- **Text block**:
__________

The scheduled fights include:



> Ovince Saint Preux vs. Glover Teixeira
> Beneil Dariush vs. Michael Johnson
> Sam Alvey vs. Derek Brunson
> Timothy Johnson vs. Jared Rosholt
> ...



Feel free to join in even if you've never played before. If you have any questions let someone know. If you sign up and don't send picks for fights by the time they start each one will be wrong. Here's how to pick:

This info comes from Walker's rules/help thread found here: Link.



> *Select the correct fighter:* 10 points, if you get that right other points are available
> *Select the correct method of win:* 5 points
> Method includes Submission, KO/TKO and Decision.
> *Select the correct round of win:* 3 points
> ...


*
Main Event Results on pg. 4

ClydebankBlitz (6-6) vs hixxy (48-31-2)

__________

- **Information supplied**:
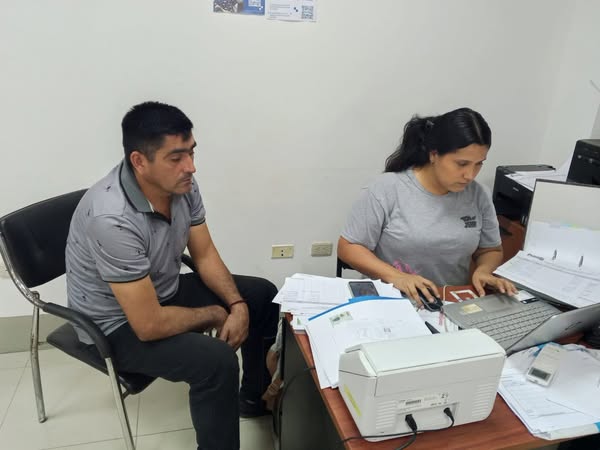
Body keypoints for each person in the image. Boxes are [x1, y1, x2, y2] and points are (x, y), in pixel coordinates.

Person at [65, 101, 280, 450]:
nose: (190, 167)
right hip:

__________

- **Exercise instructions**:
1 – From the fight-picks post, reproduce the stretch from "Feel free to" through "KO/TKO and Decision.".
2 – In one to three sentences, explain when a player can earn points for the method and round of a win, according to the fight-picks post.

- **Responses for each task**:
1 –
Feel free to join in even if you've never played before. If you have any questions let someone know. If you sign up and don't send picks for fights by the time they start each one will be wrong. Here's how to pick:

This info comes from Walker's rules/help thread found here: Link.



> *Select the correct fighter:* 10 points, if you get that right other points are available
> *Select the correct method of win:* 5 points
> Method includes Submission, KO/TKO and Decision.

2 – A player must first select the correct fighter, which is worth 10 points. The post says that getting this right makes other points available. Only then can the correct method of win add 5 points and the correct round of win add 3 points.